After ten days self isolating then straight back into a hectic week at work, I was ready to get outdoors yesterday. The heavy rain had gone and the sun was trying to come out as I drove up and across the moor to the Sherrifmuir Inn (not an inn now, its a bit like the famous sign up north, you know the one – ‘Stromeferry: no ferry’). It will always be the Sherrifmuir Inn tho….
Just past the inn, I parked at a group of Caledonian pine trees. The shitzu immediately jumped onto my lap, staring out the window, trembling with excitement. “Calm doon” I say, before adding “ya wee dick”. Luckily she doesn’t understand and as I open the door, she shoots out.

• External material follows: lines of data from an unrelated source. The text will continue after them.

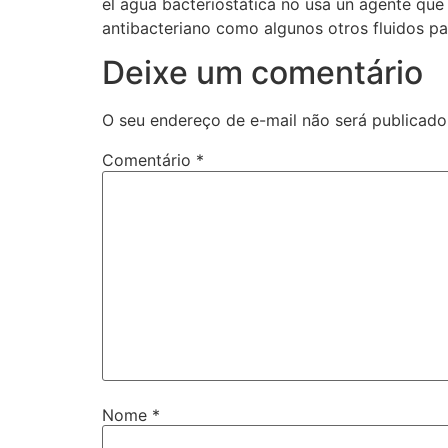
el agua bacteriostática no usa un agente que 
antibacteriano como algunos otros fluidos par
Deixe um comentário
O seu endereço de e-mail não será publicado
Comentário
*
Nome
*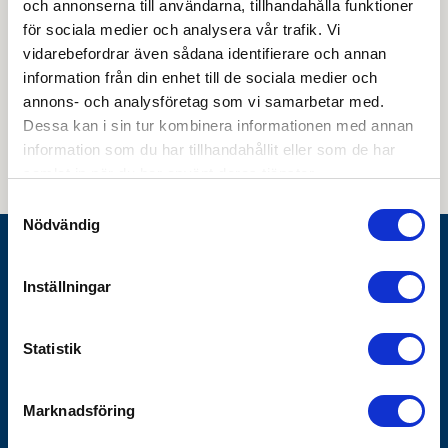
och annonserna till användarna, tillhandahålla funktioner
för sociala medier och analysera vår trafik. Vi
vidarebefordrar även sådana identifierare och annan
information från din enhet till de sociala medier och
Genom att skicka din e-postadress till oss och prenumerera på vårt
annons- och analysföretag som vi samarbetar med.
nyhetsbrev så accepterar du innehållet i vår
integritetspolicy
. Du kan hitta
tidigare nyhetsbrev
här
Dessa kan i sin tur kombinera informationen med annan
information som du har tillhandahållit eller som de har
samlat in när du har använt deras tjänster.
Samtyckesval
Nödvändig
Göthes AB
Inställningar
Box 1928
SE-791 19 Falun
Statistik
010-483 40 00
info@gothes.se
Marknadsföring
Bli företagskund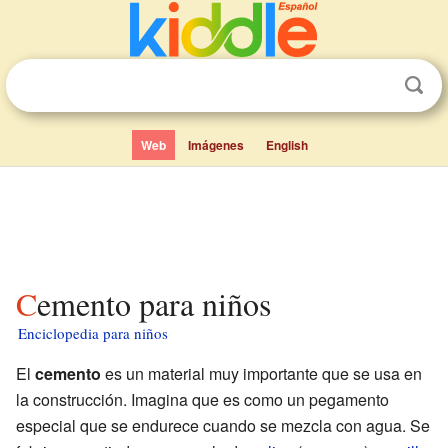
Web
Imágenes
English
Cemento para niños
Enciclopedia para niños
El
cemento
es un material muy importante que se usa en
la construcción. Imagina que es como un pegamento
especial que se endurece cuando se mezcla con agua. Se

We head off along a path through the trees. Theres one tree which has been struck by lightning, leaving a huge charred spike sticking up, reminding me of a song* – “Its a bang on landscape, with a burnout tree, where the lightning struck not once, not twice, more like repeatedly”. Some of the trees are leaning at a angle, years of constant wind taking their toll.
A picnic bench with small stone circles nearby tell me this is a spot for camping, maybe a young team sitting round the fire, clutching cans of lager, passing round the bottle. And the stories would begin, faces lit by the fire, the trees creaking around them with the wind. Ghost stories hopefully.
But today the suns coming out and we wander on past the woods and across the open moor, the Shitzu zooming ahead, startling a grouse. Not sure who got the bigger fright, Shitzu or the bird. I had seen a tiny figure on the hill earlier and here shes coming towards us, a runner, all spittle and snotters. I stand to one side, pulling my jacket up to act as a mask. We give each other a silent wave as she passes, a complicit tight lipped covid wave.
Am I paranoid? Ten days self isolating is enough and I don’t want another dreaded text fae NHS. Tho how they would trace me I dont know. I imagine The Woman Who Runs telling the NHS track and trace guy “oh and there was this guy up Sherrifmuir…and he had a Shitzu…a really ugly Shitzu”. The NHS guy nods thoughtfully, rubbing his chin before murmuring to himself “The Man Who Walks eh”. The Women Who Runs doesn’t hear this however, she shakes her head as if to dislodge an image. “So ugly” she whispers to herself.
Meanwhile, I spot a wee path following a burn downstream. We follow that to a beautiful tiny waterfall. This would be a cracking spot for a picnic next summer, I say to the Shitzu who is now frantically chasing my shadow.
We climb up the sodden path, feet squelching. My walking boots were maybe £39, I’m thinking, but they are definately waterproof. “Aye, but what about thae £59 trainers ye bought the same day, they’re made ae cardboard”. This too is true.
A mouse! A wee mouse shoots across the path in front of me. This happens several times on the walk. Once when we were in a wee cottage at Sligachan on Skye, we were sat drinking, blethering rubbish when this wee mouse shot across the room right past Kuros nose. We were like ‘did that just happen?’ Kuro just slept on, totally oblivious.
On the way down, we pass the Atlantic Wall. This is a long hideous concrete wall and was used to train soldiers in the second world war on how to attack a defended position, either by air or by foot. They also say it was in preparation for the Normandy landings but I dont see how a defensive wall on a Scottish moor can replicate a beach in France.
We reach the road at the junction for Greenloaning and walk back up it towards the car, meeting another guy with his spaniel. We stand talking and discover we have a mutual friend in Harris , proving again that its a wee world.
The Shitzu is shivering by now so we jog the last wee bit, jump in the car and head home past the inn. Good to get out, I tell the Shitzu as I turn up the heating. Shes asleep before we reach the fourways roundabout.